== Segment start ==
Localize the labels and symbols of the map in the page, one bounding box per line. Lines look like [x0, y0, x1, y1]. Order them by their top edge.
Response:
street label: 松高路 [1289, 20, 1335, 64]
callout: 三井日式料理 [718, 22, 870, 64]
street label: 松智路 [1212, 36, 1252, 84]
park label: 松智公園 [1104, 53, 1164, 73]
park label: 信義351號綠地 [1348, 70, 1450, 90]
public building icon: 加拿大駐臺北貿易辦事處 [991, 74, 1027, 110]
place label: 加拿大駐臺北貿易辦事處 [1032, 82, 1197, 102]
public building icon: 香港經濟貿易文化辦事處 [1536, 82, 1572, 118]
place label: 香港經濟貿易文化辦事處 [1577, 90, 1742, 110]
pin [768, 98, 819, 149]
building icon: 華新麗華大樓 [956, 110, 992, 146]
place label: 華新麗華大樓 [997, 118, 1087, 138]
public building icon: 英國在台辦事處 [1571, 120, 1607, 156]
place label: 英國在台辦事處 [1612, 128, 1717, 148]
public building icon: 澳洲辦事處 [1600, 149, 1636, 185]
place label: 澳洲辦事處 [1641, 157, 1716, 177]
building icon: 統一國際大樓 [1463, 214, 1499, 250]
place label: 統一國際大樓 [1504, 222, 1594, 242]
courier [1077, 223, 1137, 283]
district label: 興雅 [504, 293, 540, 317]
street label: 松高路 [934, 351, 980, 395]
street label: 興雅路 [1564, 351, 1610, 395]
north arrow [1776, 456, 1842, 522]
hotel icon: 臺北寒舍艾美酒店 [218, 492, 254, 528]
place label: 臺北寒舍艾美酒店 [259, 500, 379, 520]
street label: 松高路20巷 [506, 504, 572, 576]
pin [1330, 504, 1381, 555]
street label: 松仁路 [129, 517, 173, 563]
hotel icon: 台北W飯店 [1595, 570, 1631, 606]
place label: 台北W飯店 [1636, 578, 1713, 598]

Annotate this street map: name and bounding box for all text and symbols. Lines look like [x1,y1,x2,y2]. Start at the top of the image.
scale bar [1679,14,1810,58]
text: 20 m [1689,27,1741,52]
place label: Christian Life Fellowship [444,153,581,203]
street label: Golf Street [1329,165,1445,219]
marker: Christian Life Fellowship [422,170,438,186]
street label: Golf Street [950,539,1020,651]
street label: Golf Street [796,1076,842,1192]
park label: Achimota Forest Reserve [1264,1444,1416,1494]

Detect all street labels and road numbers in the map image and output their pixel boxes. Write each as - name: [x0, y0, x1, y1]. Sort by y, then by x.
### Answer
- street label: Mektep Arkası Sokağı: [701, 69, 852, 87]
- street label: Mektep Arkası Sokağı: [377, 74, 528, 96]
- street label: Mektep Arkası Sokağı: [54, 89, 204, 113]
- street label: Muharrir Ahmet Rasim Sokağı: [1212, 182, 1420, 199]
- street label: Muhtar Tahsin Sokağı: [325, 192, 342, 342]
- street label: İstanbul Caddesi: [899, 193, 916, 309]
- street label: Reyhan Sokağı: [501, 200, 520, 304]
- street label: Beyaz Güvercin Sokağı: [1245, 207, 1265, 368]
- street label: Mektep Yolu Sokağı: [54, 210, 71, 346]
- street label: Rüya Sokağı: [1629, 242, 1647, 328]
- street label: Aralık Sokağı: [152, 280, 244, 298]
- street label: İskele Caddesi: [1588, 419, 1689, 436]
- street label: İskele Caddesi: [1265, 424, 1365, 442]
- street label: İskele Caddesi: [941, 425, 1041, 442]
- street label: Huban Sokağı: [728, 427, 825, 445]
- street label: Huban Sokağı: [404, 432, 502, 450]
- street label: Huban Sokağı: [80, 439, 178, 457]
== Segment end ==
Work to complete: Transcribe the lines above between the line holding "Annotate this street" and the line holding "Detect all street", inclusive, exactly as they stand and with nothing added.

Task result:
Annotate this street map: name and bounding box for all text and symbols. Lines look like [x1,y1,x2,y2]. Start at the top of the image.
scale bar [1679,14,1810,58]
text: 20 m [1689,27,1741,52]
place label: Christian Life Fellowship [444,153,581,203]
street label: Golf Street [1329,165,1445,219]
marker: Christian Life Fellowship [422,170,438,186]
street label: Golf Street [950,539,1020,651]
street label: Golf Street [796,1076,842,1192]
park label: Achimota Forest Reserve [1264,1444,1416,1494]

Detect all street labels and road numbers in the map image and output their pixel boxes. Write each as - name: [x0, y0, x1, y1]. Sort by y, then by x.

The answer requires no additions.